Core Skills Guide (Agent Builder Edition)

A practical spec for AI agents to implement the 5-core-skill architecture from scratch.

0) What this guide gives you

Important: If your agent needs help scaffolding/updating skills, use OpenClaw's built-in skill-creator skill for detailed packaging/structure instructions while implementing.

1) Core architecture

Do → Remember → Evaluate → Adapt → Govern → Repeat

This is a controlled improvement loop. Learning never bypasses governance.

2) The 5 skills (roles + required I/O)

Core Orchestration

Input: objective, constraints, recalled context.

Output: execution plan + routing decisions + result envelope.

Calls: core-memory (read/write), tools/subagents, core-reflection-evaluation.

Core Memory

Input: recall query OR durable memory draft.

Output: relevant memory snippets OR persisted memory artifact.

Calls: memory retrieval/storage only; does not make policy decisions.

Core Reflection & Evaluation

Input: objective, constraints, execution result.

Output: score, diagnostics, lessonCandidates[].

Calls: core-learning (lesson candidates), optionally core-memory (log summaries).

Core Learning

Input: lessonCandidates[] + confidence + context.

Output: proposed behavior update(s) + expected impact + rollback key.

Calls: core-governance for approval before durable apply.

Core Governance

Input: proposed action/update with risk metadata.

Output: allow / ask / deny decision + rationale.

Calls: none required; returns policy decision to caller.

3) Cross-skill interaction map (authoritative)

orchestration.start(task)
  -> memory.recall(task)
  -> orchestration.plan(task, recalled)
  -> orchestration.execute(plan)
  -> memory.capture(result_draft)
  -> reflection.evaluate(task, result)
      -> learning.propose(lessonCandidates)
          -> governance.decide(updateProposal)
          -> if allow: learning.apply(updateProposal)
          -> if ask: queue for human approval
          -> if deny: archive proposal (no apply)
  -> memory.capture(final_decisions)
  -> orchestration.return(final_response)
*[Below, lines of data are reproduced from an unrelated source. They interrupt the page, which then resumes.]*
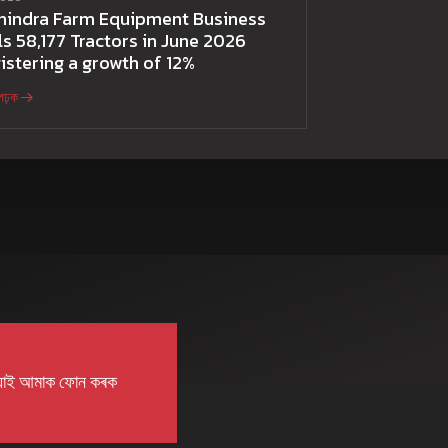
hindra Farm Equipment Business
ls 58,177 Tractors in June 2026
istering a growth of 12%
পঢ়ক
়াই আমাক ফোন কৰক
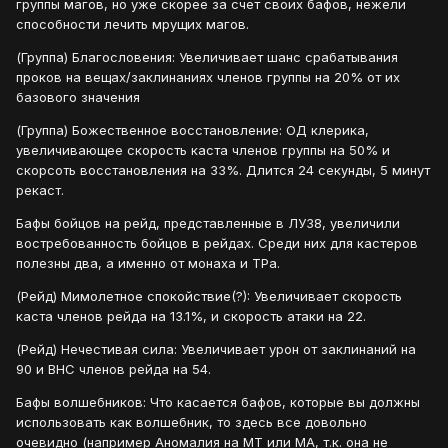
группы магов, но уже скорее за счет своих бафов, нежели
способности лечить мрущих магов.
(Группа) Благословения: Увеличивает шанс срабатывания
проков на вещах/заклинаниях членов группы на 20% от их
базового значения
(Группа) Божественное восстановление: ОД клерика,
увеличивающее скорость каста членов группы на 50% и
скорсоть восстановления на 33%. Длится 24 секунды, 5 минут
рекаст.
Бафы бойцов на рейд, представленные в ЛУ38, увеличили
востребованность бойцов в рейдах. Среди них для кастеров
полезны два, а именно от монаха и ТРа.
(Рейд) Мимолетное спокойствие(?): Увеличивает скорость
каста членов рейда на 13.1%, и скорость атаки на 22.
(Рейд) Нечестивая сила: Увеличивает урон от заклинаний на
90 и ВНС членов рейда на 54.
Бафы волшебников: Что касается бафов, которые вы должны
использовать как волшебник, то здесь все довольно
очевидно (например Аномалия на МТ или МА, т.к. она не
4) Minimal file layout (starter)

skills/
  core-orchestration/
  core-memory/
  core-reflection-evaluation/
  core-learning/
  core-governance/
memory/
MEMORY.md
ops/
  updates-log.jsonl
  rollback-map.json
  approvals-queue.json

5) Required contracts (copy this spec)

{
  "taskContract": {"objective":"string","constraints":["string"],"doneDefinition":"string"},
  "resultEnvelope": {"status":"ok|partial|failed","artifacts":["string"],"notes":"string"},
  "evaluationRecord": {"score":0.0,"diagnostics":["string"],"lessonCandidates":[{"text":"string","confidence":0.0}]},
  "learningProposal": {"updateId":"string","scope":"prompt|workflow|tooling|memory-policy","change":"string","expectedImpact":"string","rollbackKey":"string"},
  "governanceDecision": {"decision":"allow|ask|deny","reason":"string"}
}

6) Build workflow for an AI agent

  1. Create folder skeleton + SKILL.md for all five skills.
  2. Implement contracts first.
  3. Wire orchestration→memory recall before execution.
  4. Wire post-execution reflection and lesson emission.
  5. Wire learning proposals through governance gate.
  6. Add apply + rollback paths for approved updates only.
  7. Add memory writes for decisions and outcomes.
  8. Run 10-task test suite and compare pre/post scores.

7) Governance policy baseline

Auto-Allow

  • Read-only local analysis.
  • Formatting/summarization.
  • Low-risk internal planning.

Ask First

  • External messaging/posting.
  • Payment or wallet operations.
  • Durable behavior/policy changes.

Deny by default

Destructive actions without explicit approval, and any attempt to bypass governance for learning updates.

8) Testing protocol (must pass)

9) OpenClaw implementation note

When your building agent needs deeper help creating or updating skill packages, invoke OpenClaw's skill-creator skill for SKILL.md structure, packaging conventions, and repeatable scaffolding.